Is there anyway you can run a carfax on a salvage title? I'd look into that. When I got my car I ran my carfax and found out specific details of one instance where someone bumped into the fender at a gas station and it was replaced. Maybe you can find out exactly what happened. Id agree with the above comments, water damage= red flag.


----------



## HP11 (Apr 11, 2009)

You could run a Carfax report or a GMVIS report on it. All you need is the V.I.N.


----------



## jetstang (Nov 5, 2008)

Rukee said:


> If it was totaled for water damage, it may take years for the problems to show themselves, and will be nearly impossible to fix.
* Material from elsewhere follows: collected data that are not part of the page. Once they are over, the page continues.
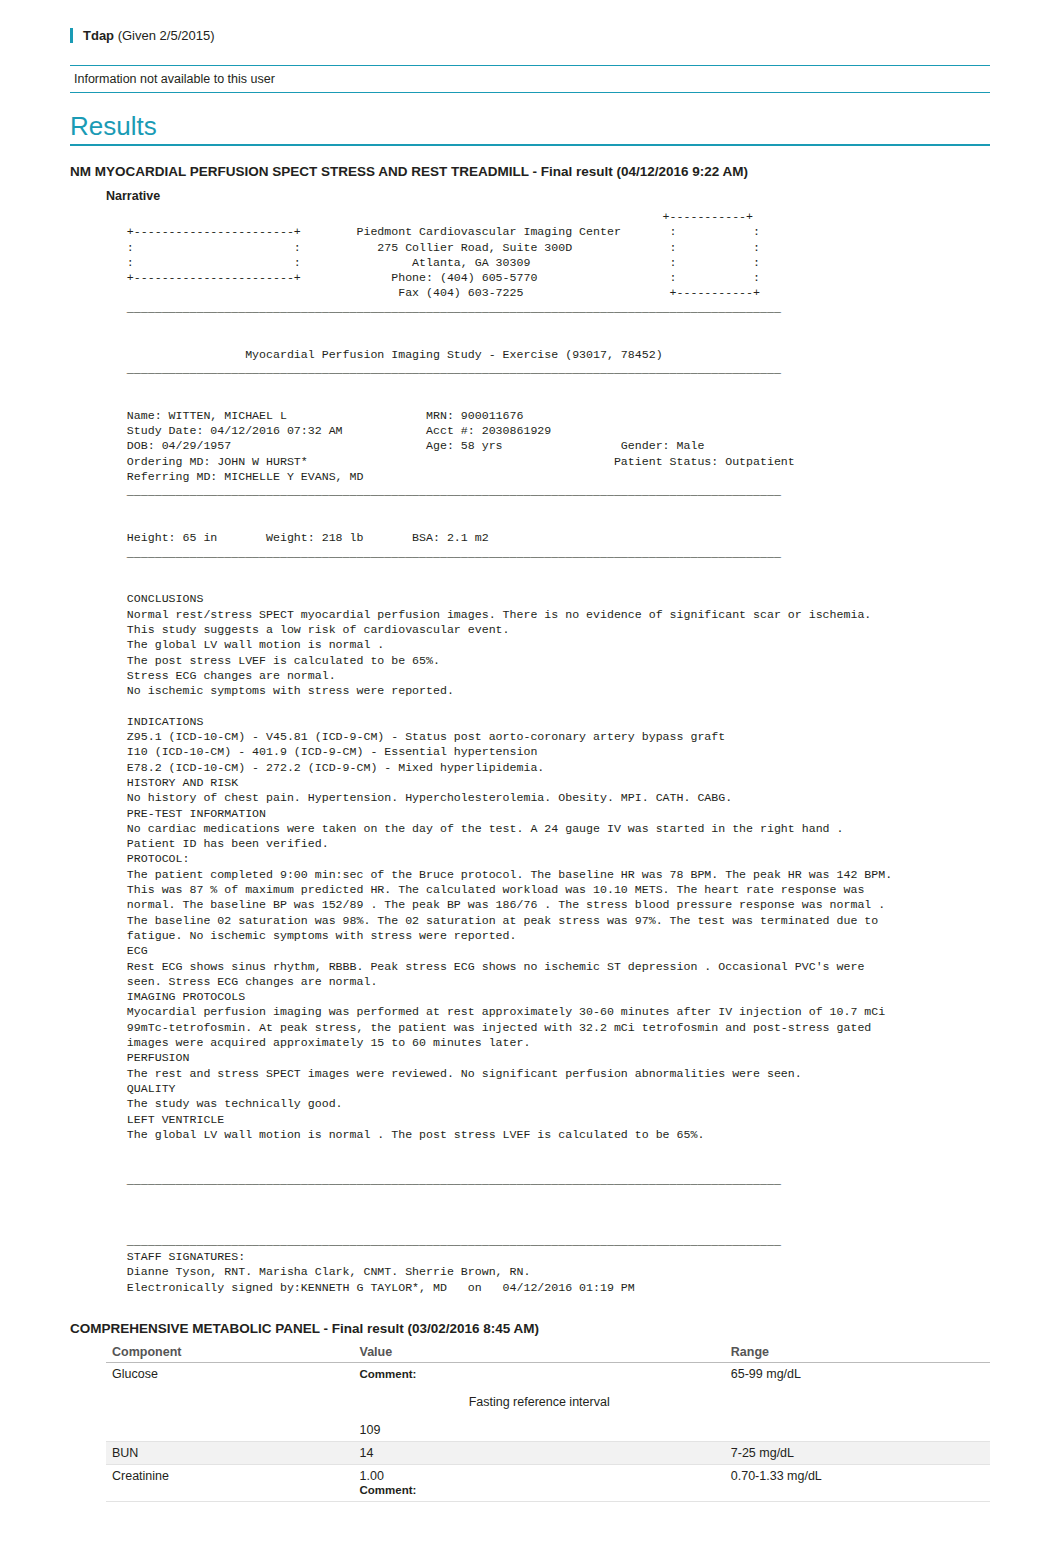Tdap (Given 2/5/2015)
Information not available to this user
Results
NM MYOCARDIAL PERFUSION SPECT STRESS AND REST TREADMILL - Final result (04/12/2016 9:22 AM)
Narrative
                                                                                +-----------+
   +-----------------------+        Piedmont Cardiovascular Imaging Center       :           :
   :                       :           275 Collier Road, Suite 300D              :           :
   :                       :                Atlanta, GA 30309                    :           :
   +-----------------------+             Phone: (404) 605-5770                   :           :
                                          Fax (404) 603-7225                     +-----------+
   ______________________________________________________________________________________________


                    Myocardial Perfusion Imaging Study - Exercise (93017, 78452)
   ______________________________________________________________________________________________


   Name: WITTEN, MICHAEL L                    MRN: 900011676
   Study Date: 04/12/2016 07:32 AM            Acct #: 2030861929
   DOB: 04/29/1957                            Age: 58 yrs                 Gender: Male
   Ordering MD: JOHN W HURST*                                            Patient Status: Outpatient
   Referring MD: MICHELLE Y EVANS, MD
   ______________________________________________________________________________________________


   Height: 65 in       Weight: 218 lb       BSA: 2.1 m2
   ______________________________________________________________________________________________


   CONCLUSIONS
   Normal rest/stress SPECT myocardial perfusion images. There is no evidence of significant scar or ischemia.
   This study suggests a low risk of cardiovascular event.
   The global LV wall motion is normal .
   The post stress LVEF is calculated to be 65%.
   Stress ECG changes are normal.
   No ischemic symptoms with stress were reported.

   INDICATIONS
   Z95.1 (ICD-10-CM) - V45.81 (ICD-9-CM) - Status post aorto-coronary artery bypass graft
   I10 (ICD-10-CM) - 401.9 (ICD-9-CM) - Essential hypertension
   E78.2 (ICD-10-CM) - 272.2 (ICD-9-CM) - Mixed hyperlipidemia.
   HISTORY AND RISK
   No history of chest pain. Hypertension. Hypercholesterolemia. Obesity. MPI. CATH. CABG.
   PRE-TEST INFORMATION
   No cardiac medications were taken on the day of the test. A 24 gauge IV was started in the right hand .
   Patient ID has been verified.
   PROTOCOL:
   The patient completed 9:00 min:sec of the Bruce protocol. The baseline HR was 78 BPM. The peak HR was 142 BPM.
   This was 87 % of maximum predicted HR. The calculated workload was 10.10 METS. The heart rate response was
   normal. The baseline BP was 152/89 . The peak BP was 186/76 . The stress blood pressure response was normal .
   The baseline 02 saturation was 98%. The 02 saturation at peak stress was 97%. The test was terminated due to
   fatigue. No ischemic symptoms with stress were reported.
   ECG
   Rest ECG shows sinus rhythm, RBBB. Peak stress ECG shows no ischemic ST depression . Occasional PVC's were
   seen. Stress ECG changes are normal.
   IMAGING PROTOCOLS
   Myocardial perfusion imaging was performed at rest approximately 30-60 minutes after IV injection of 10.7 mCi
   99mTc-tetrofosmin. At peak stress, the patient was injected with 32.2 mCi tetrofosmin and post-stress gated
   images were acquired approximately 15 to 60 minutes later.
   PERFUSION
   The rest and stress SPECT images were reviewed. No significant perfusion abnormalities were seen.
   QUALITY
   The study was technically good.
   LEFT VENTRICLE
   The global LV wall motion is normal . The post stress LVEF is calculated to be 65%.


   ______________________________________________________________________________________________



   ______________________________________________________________________________________________
   STAFF SIGNATURES:
   Dianne Tyson, RNT. Marisha Clark, CNMT. Sherrie Brown, RN.
   Electronically signed by:KENNETH G TAYLOR*, MD   on   04/12/2016 01:19 PM
COMPREHENSIVE METABOLIC PANEL - Final result (03/02/2016 8:45 AM)
| Component | Value | Range |
| --- | --- | --- |
| Glucose | Comment: Fasting reference interval 109 | 65-99 mg/dL |
| BUN | 14 | 7-25 mg/dL |
| Creatinine | 1.00 Comment: | 0.70-1.33 mg/dL |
I just had water intrusion, and it took the part out immediatelly, and mine is rust free. Flood the whole car with salt water and I would never touch it.
As for a wreck, why would it kill the motor and visa versa. I plan to buy wrecked cars in the future as my newer cars and fix the damage, but that doesn't include frames and suspension, just totalled body damage cars, save thousands. Salvage title cars are hard to resell. But the price sounds good, check it out and really do your homework as to where the car came from.


----------



## Rukee (Feb 8, 2007)

The problem with crashed totaled cars is with today's cars, the whole car is a crumple zone. If it's hit hard in the front, the damage goes all the way to the rear of the car. Watch some crash test videos, you can see the whole car twists and bends in a crash. They use to be able to bend the frames back straight on a frame machine, but that's hard to do with a uni body.


----------